No, they want to be enduringly culturally relevant⁠—but on their terms. That usually means never re-releasing older games until there’s a trend of doing so, at which point they can charge us upwards of $60 for a collection of games that shouldn’t cost more than $20 at most, special features be damned. Hell, look at how Nintendo dripfeeds people with the classic console games on the Switch.

Their idea of relevance is akin to the Disney Vault: Put it away for years, make people want it bad enough that they beg for it, then maybe release it from the vault for a limited time before shoving it back in. That shit worked before the Internet became the widespread utility it is today. But now people can go pirate all that stuff and play it without having to go through the corporate bullshit, legalities be damned. The only upside for gaming companies is that a lot of people really don’t have the patience to set up emulators.
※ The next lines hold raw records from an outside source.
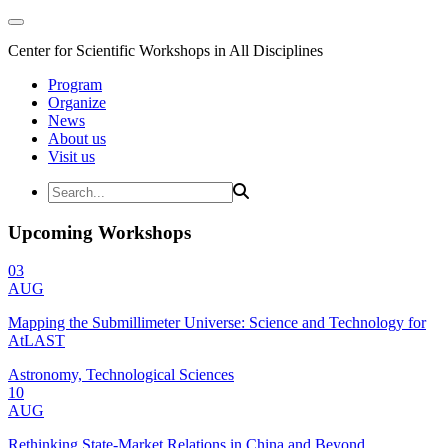
Center for Scientific Workshops in All Disciplines
Program
Organize
News
About us
Visit us
Upcoming Workshops
03
AUG
Mapping the Submillimeter Universe: Science and Technology for
AtLAST
Astronomy, Technological Sciences
10
AUG
Rethinking State-Market Relations in China and Beyond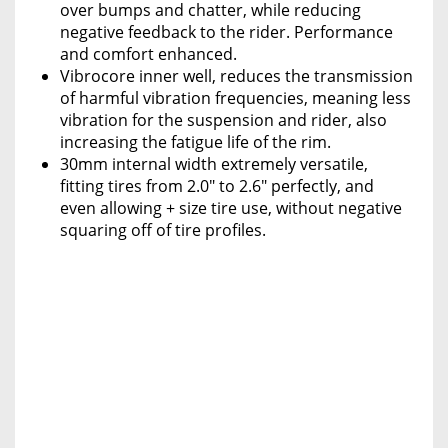
over bumps and chatter, while reducing
negative feedback to the rider. Performance
and comfort enhanced.
Vibrocore inner well, reduces the transmission
of harmful vibration frequencies, meaning less
vibration for the suspension and rider, also
increasing the fatigue life of the rim.
30mm internal width extremely versatile,
fitting tires from 2.0" to 2.6" perfectly, and
even allowing + size tire use, without negative
squaring off of tire profiles.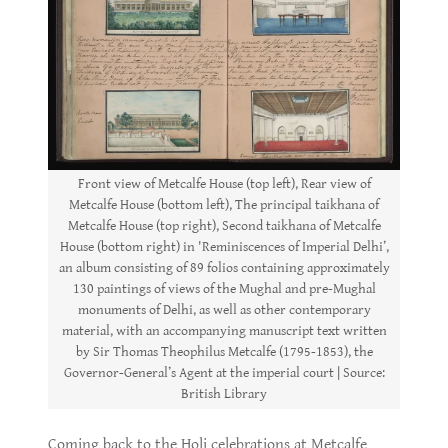
Front view of Metcalfe House (top left), Rear view of
Metcalfe House (bottom left), The principal taikhana of
Metcalfe House (top right), Second taikhana of Metcalfe
House (bottom right) in 'Reminiscences of Imperial Delhi’,
an album consisting of 89 folios containing approximately
130 paintings of views of the Mughal and pre-Mughal
monuments of Delhi, as well as other contemporary
material, with an accompanying manuscript text written
by Sir Thomas Theophilus Metcalfe (1795-1853), the
Governor-General’s Agent at the imperial court | Source:
British Library
Coming back to the Holi celebrations at Metcalfe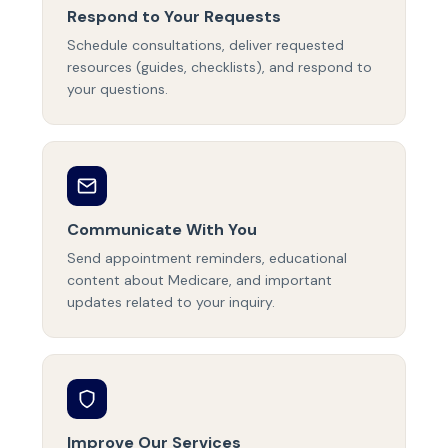
Respond to Your Requests
Schedule consultations, deliver requested
resources (guides, checklists), and respond to
your questions.
Communicate With You
Send appointment reminders, educational
content about Medicare, and important
updates related to your inquiry.
Improve Our Services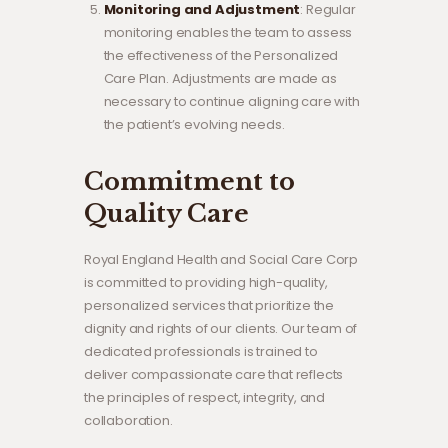
Monitoring and Adjustment
: Regular
monitoring enables the team to assess
the effectiveness of the Personalized
Care Plan. Adjustments are made as
necessary to continue aligning care with
the patient’s evolving needs.
Commitment to
Quality Care
Royal England Health and Social Care Corp
is committed to providing high-quality,
personalized services that prioritize the
dignity and rights of our clients. Our team of
dedicated professionals is trained to
deliver compassionate care that reflects
the principles of respect, integrity, and
collaboration.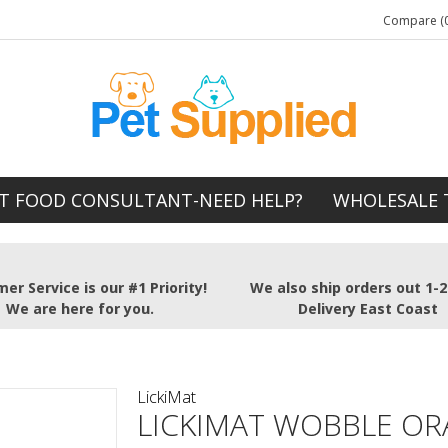
Compare (0
T FOOD CONSULTANT-NEED HELP?
WHOLESALE 
er Service is our #1 Priority!
We also ship orders out 1-
We are here for you.
Delivery East Coast
LickiMat
LICKIMAT WOBBLE O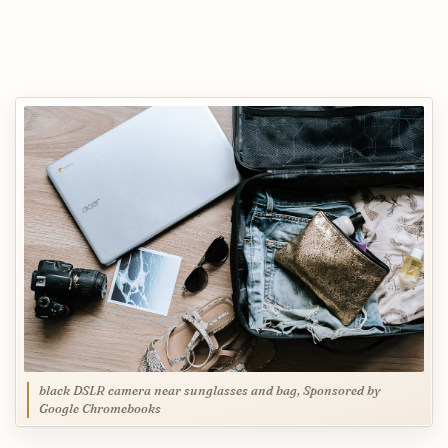
black DSLR camera near sunglasses and bag, Sponsored by
Google Chromebooks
Stephen T. Stone (profile) says:

Re: Re: Re:2

Nintendo wouldn’t have all that merchandise, that theme park, and that animated movie starring Crisp Rat if it didn’t care about cultural relevance. Sure, those things make/will make money, but they wouldn’t be able to make money without people giving a shit about Mario. Nintendo wants cultural relevance⁠—on its terms. That’s why fan games get wrecked and archival efforts like this one get destroyed: Nintendo doesn’t want fans to have any say in its cultural relevance unless they’re paying Nintendo first.

terop (profile) says:

How is their preservation efforts different from piracy?

While I support the goal of preservation activity, and their community seems to be the only entities that are willing to spend the time to contact the original authors for a permission, when handling with nintendo’s material, are you saying that they actually asked nintendo if it’s ok to do the preservation (and further republish) activities?

Basically the more popular the material is, the less preservation activity is needed, since the market still have users with that material widely available. Thus large publishing operations are likely to reject the permission requests, since they do not see the need for preservation activity at this time.

Original authors might have exclusive contracts with the publishers that prevent them from further licensing of the material. Thus preservation folks are in a pin, either they trust the author that it’s “all ok” to do the preservation activity, or they trust the publishers that “their contracts with the authors prevent further dissemination of the material”. If they get conflicting messages from the market, it’s no wonder asking for permission is careful balancing act.

This kind of issues are present for people who are actually asking for permissions.

But many of the preservation people got popularity for their sites by publishing (without license) the popular works like nintendo’s material. I obviously need to support the folks that are doing preservation via asking for permission, given that permission requests are such gems where publisher addresses and contact points are widely shared among participants. But the same publisher address sharing is not happening with people who pirated the material.